Yaratıcı Olun, Beyin Kimyanız Değişsin
YARATICI OLUN, BEYİN KİMYANIZ DEĞİŞSİN...
Yazan: Pınar Uysal Onganer
Herkes yaratıcı olabilir, ama bazı koşulları var!
Yaratıcılık nereden gelir? Herkes yaratıcı olabilir mi? Michelangelo''nun babası taşçı, Shakespeare ise orta sınıf bir tüccarın oğlu idi. Bazı insanların kendi mütevazı hayatlarından sıyrılıp yaratıcı dahiler olarak adlandırılmaları ve yükselmelerinin nedenleri ne olabilir?

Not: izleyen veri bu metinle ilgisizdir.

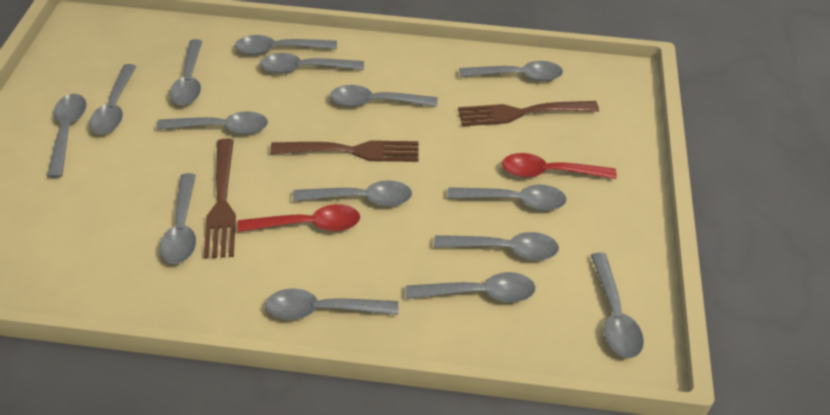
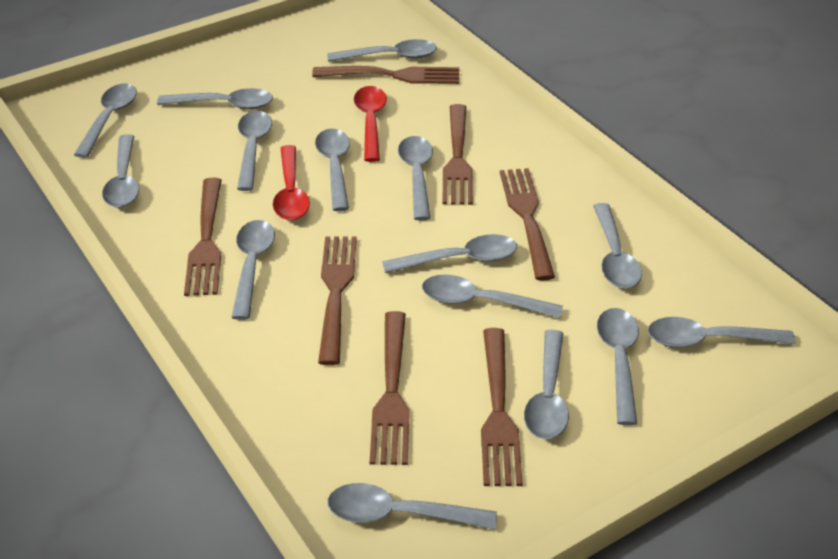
brown fork: [204,139,236,259] [270,140,419,162] [458,101,599,126] = 3 -> [184,178,222,296] [312,66,459,84] [318,236,357,365] [370,311,410,465] [442,104,473,205] [481,328,523,486] [500,168,555,281] = 7

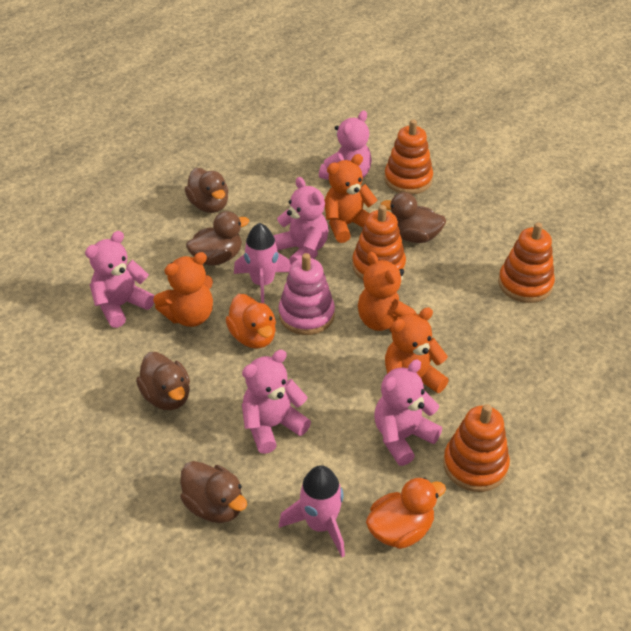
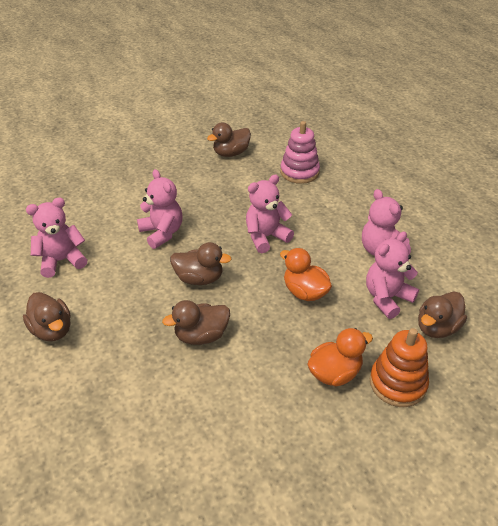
orange stacking toy: [352,205,406,280] [384,120,433,195] [443,404,510,492] [498,222,555,303] = 4 -> [370,328,429,407] = 1
orange teddy bear: [153,252,213,327] [324,154,377,243] [358,252,417,332] [385,307,449,393] = 4 -> none = 0
pink rocket: [234,223,291,303] [279,465,345,557] = 2 -> none = 0

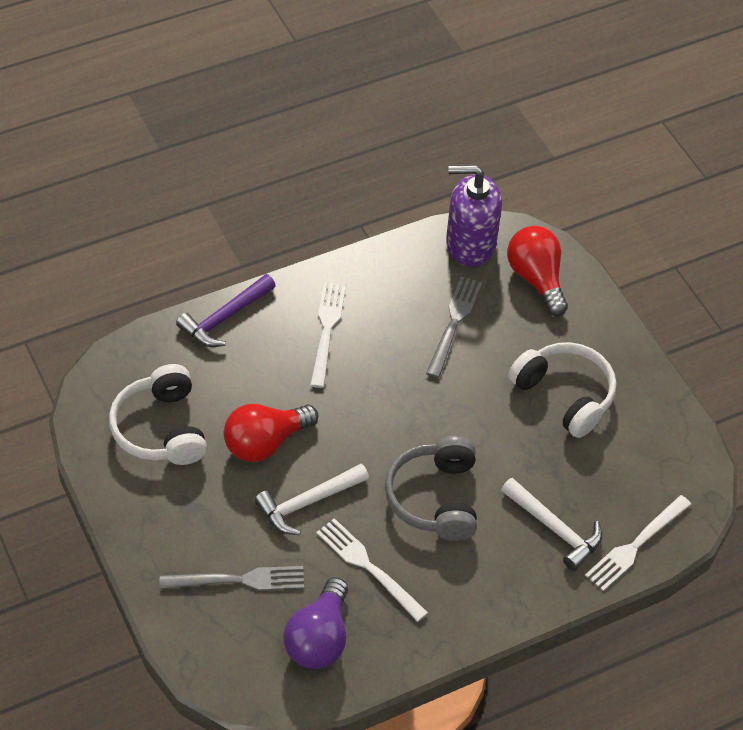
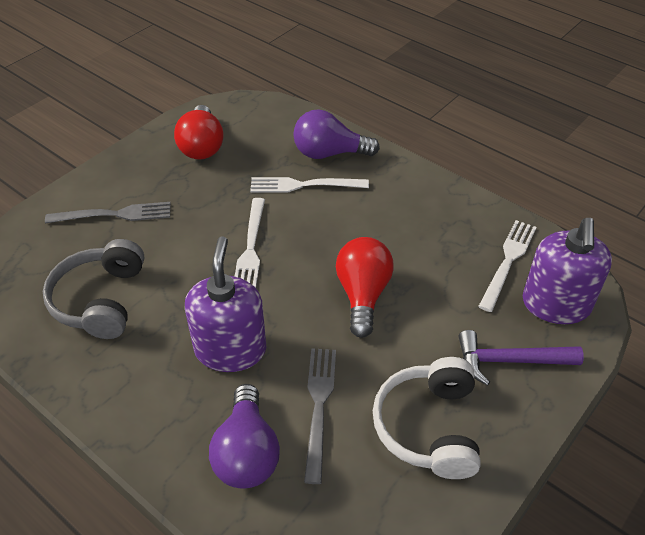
purple light bulb: [284,577,348,669] = 1 -> [209,384,280,488] [293,109,380,159] = 2
purple soap dispenser: [446,165,502,267] = 1 -> [185,236,266,372] [523,218,612,324] = 2
white hammer: [254,464,369,535] [501,478,602,571] = 2 -> none = 0
white headphones: [109,364,207,465] [508,342,617,438] = 2 -> [373,357,481,479] = 1

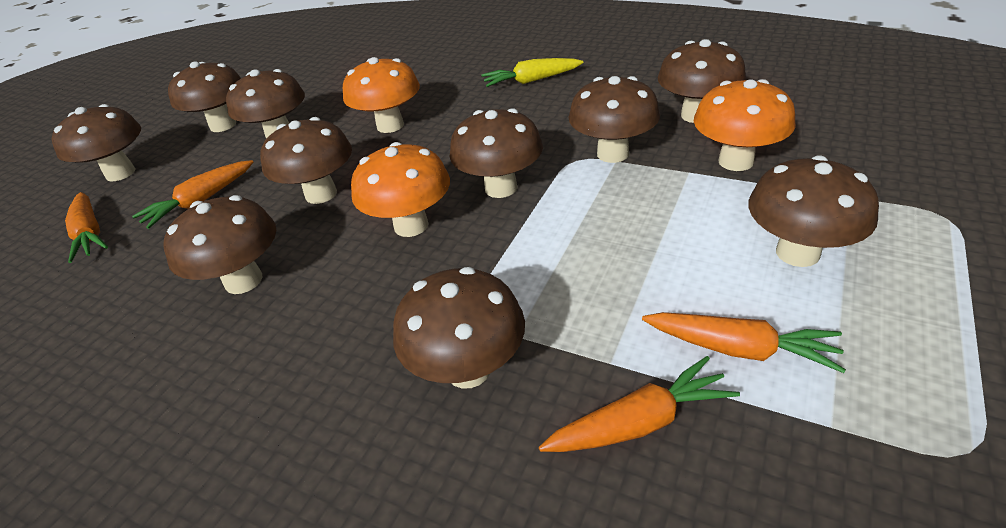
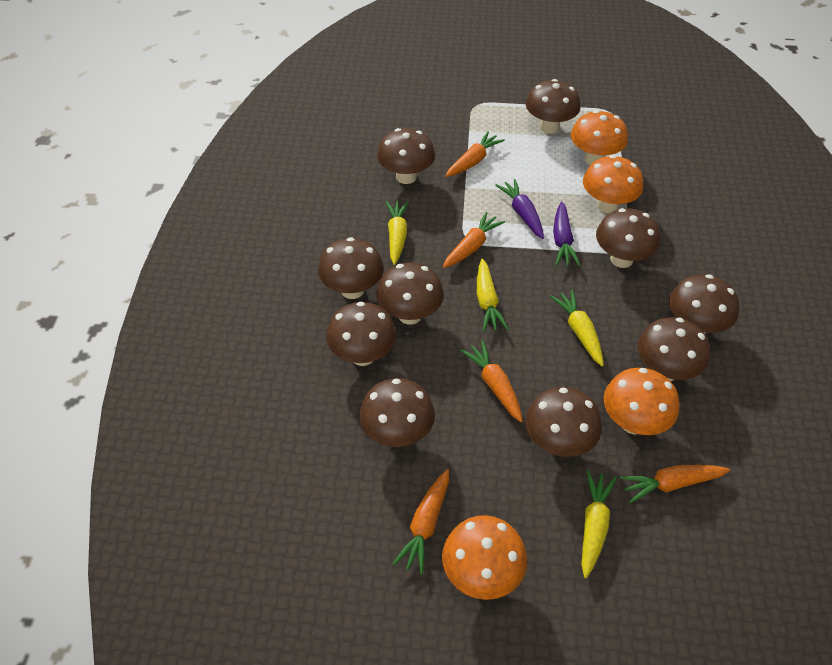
orange carrot: [65,192,108,263] [132,160,253,229] [539,356,740,452] [642,312,846,373] = 4 -> [393,469,449,575] [443,212,505,268] [446,131,505,177] [460,340,523,422] [619,465,730,503] = 5
orange mushroom: [343,57,420,133] [351,142,450,237] [694,79,796,171] = 3 -> [442,515,527,600] [571,110,628,165] [583,155,643,213] [604,368,679,435] = 4
purple carrot: none = 0 -> [495,179,544,239] [553,201,580,266] = 2
yellow carrot: [482,58,584,87] = 1 -> [386,201,409,265] [477,259,509,332] [550,290,604,366] [581,470,617,578] = 4

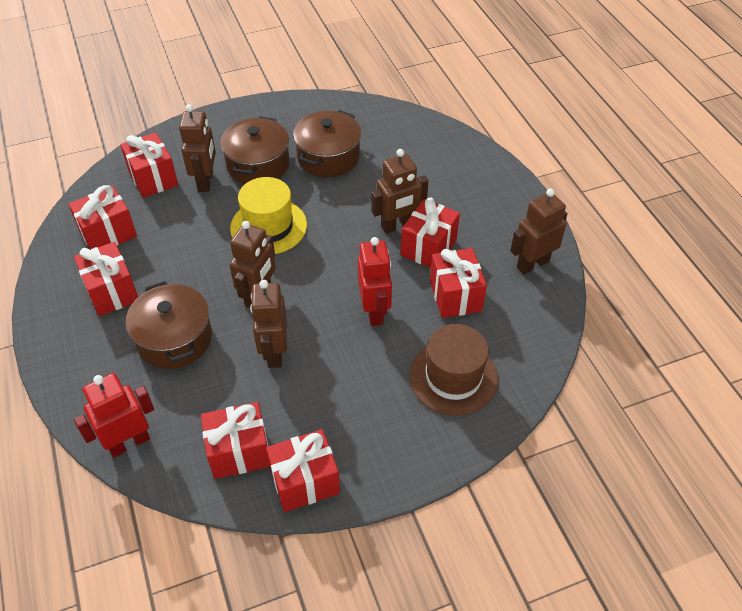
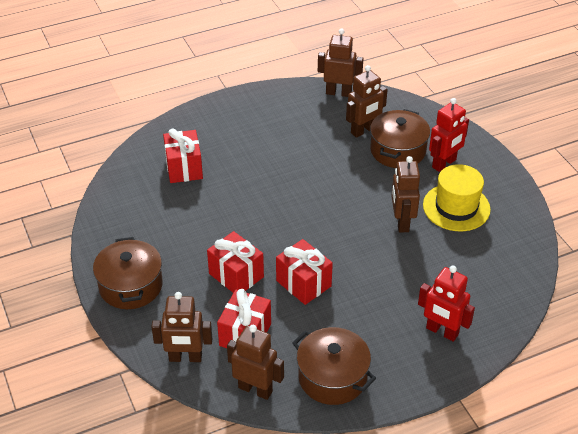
brown hat: [409,324,498,416] = 1 -> none = 0
red gift: [68,185,137,250] [74,242,138,316] [120,132,178,198] [201,402,270,479] [266,429,340,512] [401,198,460,268] [430,248,487,318] = 7 -> [163,129,203,183] [207,231,264,293] [217,289,271,348] [276,239,333,305] = 4

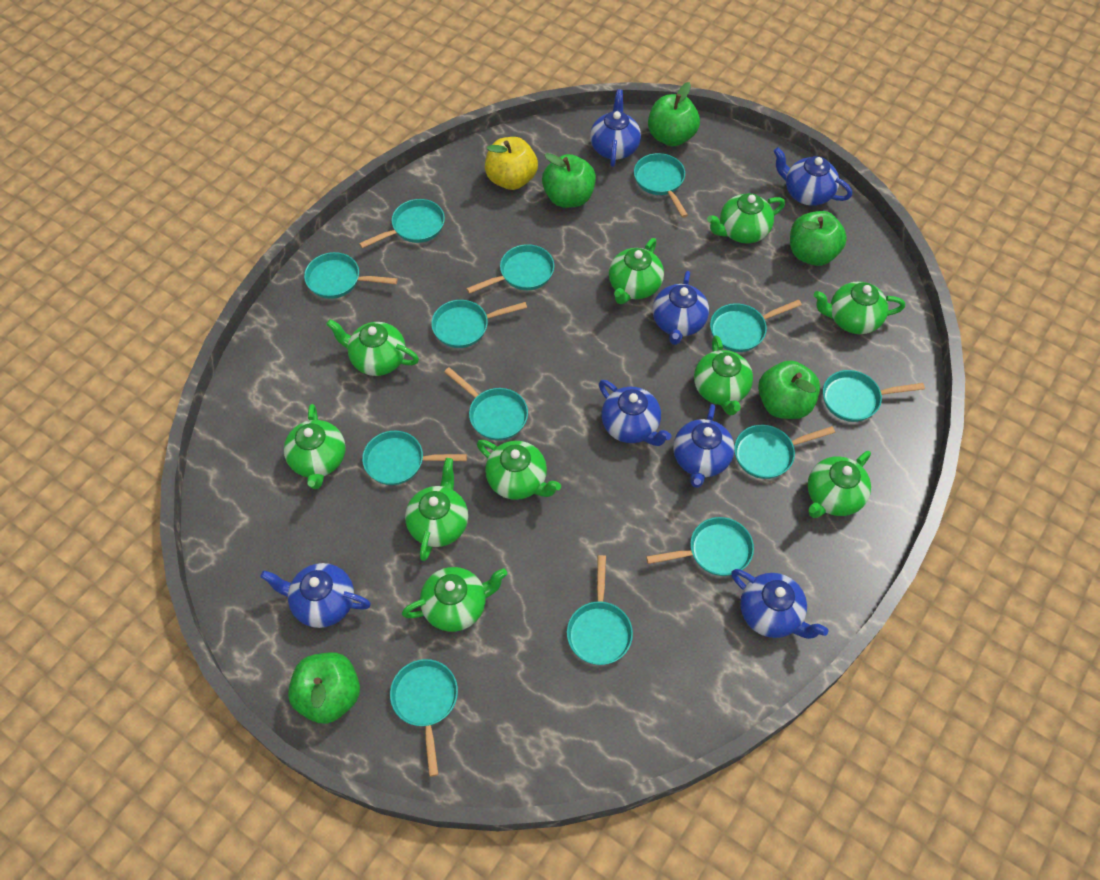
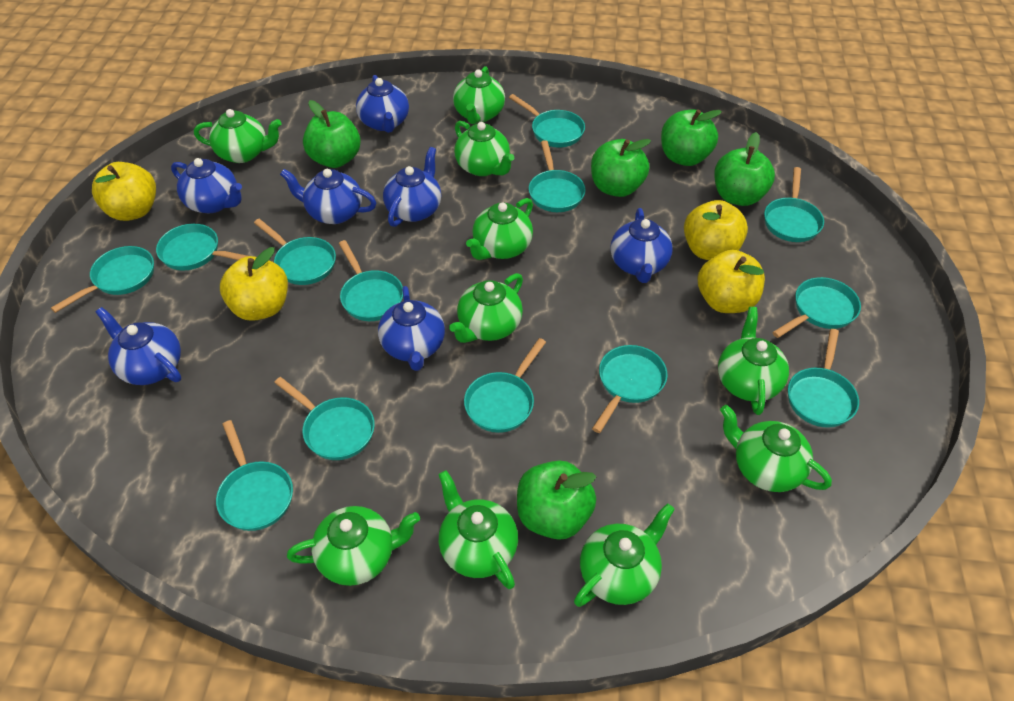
yellow apple: [485,137,538,190] = 1 -> [92,162,156,221] [220,247,288,321] [684,200,748,260] [698,250,765,313] = 4

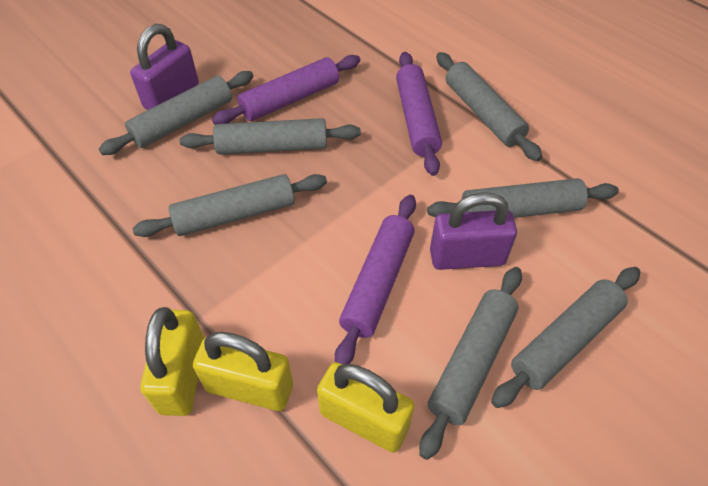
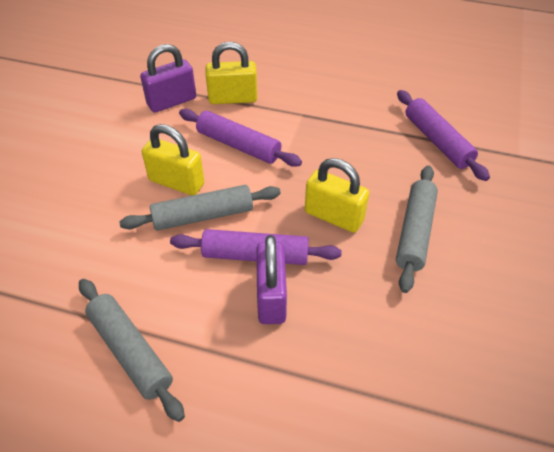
grey rolling pin: [99,71,253,155] [133,174,327,237] [180,118,361,155] [419,267,522,460] [427,178,619,218] [436,52,542,161] [491,267,640,408] = 7 -> [79,279,185,422] [119,185,281,231] [396,165,438,293] = 3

Toplum olarak yaratıcı ve üstün zekâlı kişilere karşı toleranslı olmadığımızı savunan ünlü Amerikalı psikiyatrist Dr. Andreasen, salt zekânın yeterli olmadığını bunun yanında bir de risk alma ve hata yapmayı göze almanın önemini de vurguladı.
Geçtiğimiz günlerde Londra''da bulunana Dana Centre''de düzenlenen toplantıda üstün yetenekli dehaların beyinlerindeki bilimsel farklılıklar tartışıldı.
Psikiyatrist Dr. Nancy Andreasen ''in yazdığı ''The Creating Brain: The neuroscience of genius'' (Beyin yaratmak: Dahilerin nörobilimi) adlı kitapta da belirtildiği gibi, yaratıcılık ile zekâ aynı şey değil. Yaratıcı olmanın kuralı materyallere beklenenin dışında bir şekil ve hayat verebilmek.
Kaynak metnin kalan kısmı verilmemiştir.